Construct a table showing the number of teams with a winning season versus those that play in new or old stadiums.

1. Find the probability to select a team with winning season.

2. Find the probability of selecting a team with a winning record and playing in a new stadium.

3. Find the probability that the team had a winning record or played in a new stadium.

Answer to Problem 93DE

1. The probability of selecting a team with winning season is 0.5667.

2. The probability of selecting a team with a winning record and playing in a new stadium is 0.2667.

3. The probability that the team had a winning record or played in a new stadium is 0.8.

Explanation of Solution

Wins of the team are classified into two categories, namely, winning season (81 or more) and not winning season (less than 81); stadium with two categories: new (less than 15 years old) and old (15 years old or more).

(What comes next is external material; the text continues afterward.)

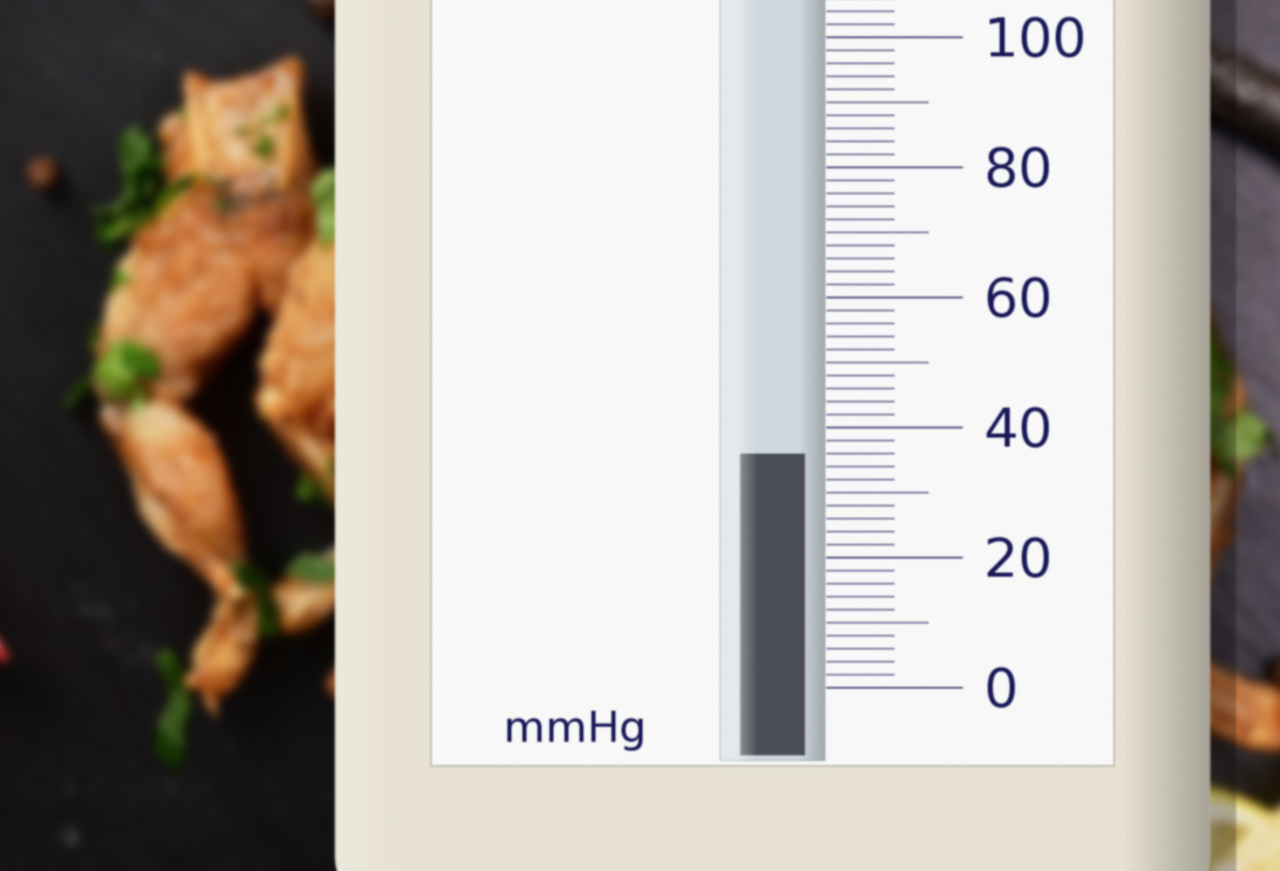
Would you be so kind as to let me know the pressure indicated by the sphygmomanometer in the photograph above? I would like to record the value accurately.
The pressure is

The relationship between the number of teams with a winning season versus those that play in new or old stadiums is shown in the following table:

	Season		Total
	Winning	Not winning
New stadium	8	7	15
Old stadium	9	6	15
Total	17	13	30

1.

The probability of selecting a team with winning season is calculated as follows:

$\begin{array}{c}P\left(\text{Winning season}\right)=\frac{\text{Number of teams having winning season}}{\text{Total number teams}}\\ =\frac{17}{30}\\ =0.5667\end{array}$

Thus, the probability that the team had a winning season is 0.5667.

2.

The probability of selecting a team with a winning record and playing in a new stadium is calculated as follows:

$\begin{array}{c}P\left(\begin{array}{l}\text{Winning season and}\\ \text{playing in new stadium}\end{array}\right)=\frac{\left(\begin{array}{l}\text{Winning season and}\\ \text{playing in new stadium}\end{array}\right)}{\text{Total number of teams}}\\ =\frac{8}{30}\\ =0.2667\end{array}$

Thus, the probability of selecting a team with a winning record and playing in a new stadium is 0.2667.

3.

The probability that the team had a winning record or played in a new stadium is calculated as follows:

$\begin{array}{c}P\left(\begin{array}{l}\text{Winning season or}\\ \text{played in new stadium}\end{array}\right)=\left\{\begin{array}{c}\frac{\text{winning season}}{\text{Total number of teams}}+\frac{\text{playing in new stadium}}{\text{Total number of teams}}-\\ \frac{\left(\begin{array}{l}\text{winning season and}\\ \text{playing in new stadium}\end{array}\right)}{\text{Total number of teams}}\end{array}\right\}\\ =\frac{17}{30}+\frac{15}{30}-\frac{8}{30}\\ =0.8\end{array}$

Thus, the probability that the team had a winning record or played in a new stadium is 0.8.